Referee Marco Rodriguez of Mexico, barrel-chested and stern-faced, comes and goes in the flowing drama, sometimes as hero, waving off claims for fouls, sometimes as villain. Oh no, he’s giving out yellow cards to Chile. Estrada’s got one and Estrada is fiery. A mass of people by the bar scream insults at Rodriguez. Spain is getting a grip on the game now. Sharp, sweet passing movements. Torres on the move. The Chilean keeper panics, the ball goes to Villa who is far, far from the goalmouth but hits it confidently. Goal! And a beautiful one. The heaving mass, undaunted, roars Chile on and, yes, Chile race forward.

Then madness and chaos as Spain score again, from another exquisite passing move. Emotions are flaring on the field. The referee reaches into his pocket and, cruelly, issues another yellow to Estrada. Two yellows is one red. Estrada’s gone, Chile down to ten men. The referee is commonly known as “Dracula”, I am informed.

Half-time and nobody’s interested in the punditry on the screen. The music starts up again. Seeking air on the tiny front patio I find four guys smoking in one corner and three girls dancing in the other. A large crowd is on the street, waiting and hoping to get in. The guy manning the door looks exhausted. Not the Chilean team. Back on the field they lay siege to Spain’s goal. A man down, but seething with lust to score. They do. Millar tries a what-the-hell shot from distance. Spain’s defenders are unsure. The ball is deflected into the net. Pandemonium. I notice that everyone around me has changed places. Friends to be hugged, smiling faces to be kissed. The young Spanish ladies are in front of me again and shouting. No one can hear them. Or anything else.

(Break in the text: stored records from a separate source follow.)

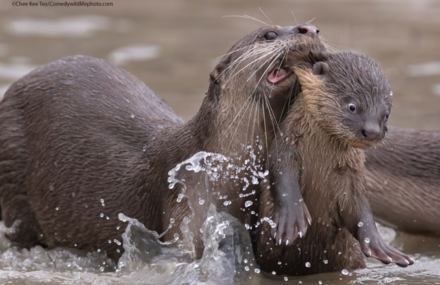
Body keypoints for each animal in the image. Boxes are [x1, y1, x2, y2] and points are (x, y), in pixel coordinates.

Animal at [256, 51, 414, 276]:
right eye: (352, 106)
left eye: (386, 114)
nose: (372, 131)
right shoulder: (285, 146)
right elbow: (282, 176)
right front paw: (292, 219)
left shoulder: (352, 174)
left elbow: (360, 208)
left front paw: (379, 246)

Chile defends. Spain makes substitutions. Fabregas comes on. There’s a roar for that from somewhere. The score in the other game is Switzerland 0, Honduras 0, it says on the screen. If it stays that way, both Spain and Chile survive for the next round. This game slows, maddeningly. Spain passes the ball endlessly in the middle, declines to move forward. No one is sure what’s happening but the euphoria never evaporates. Hang on, and everything will be alright. Move the ball, here, there, anywhere.

Its over. The music – some serious rock ‘n roll with big guitar sound and major chords. Something about Espana. A march starts onto the street. Honking horns and waving flags. Dozens of women are dancing on the sidewalk. Hip-grinding, arm waving, lascivious dancing. What a party this is. Doesn’t matter who won or lost.

Down the street, I stop for coffee. Not drunk, but feel I need to sober up. Across the street, a young man in a Spain shirt, with “Torres” on the back, kisses his girlfriend, a young woman in cut-off jeans and shirt that just says ”Spain.” Then he pulls her into the doorway of Bikkuri Sushi and kisses her again. The kiss lasts seven minutes, by my watch.

The cops have arrived, to no point. Isn’t there a G20 protest somewhere? I walk back and watch. Hulking and grumpy, the cops wave people off the street and onto the sidewalk. The young women keep dancing. Shakira moves, all thighs and hips. Old men in Chilean shirts smoke cigarettes and stare at the cops staring at the women. Their faces betray nothing, their eyes betray everything. The cops go away, as they must. The dancing goes on.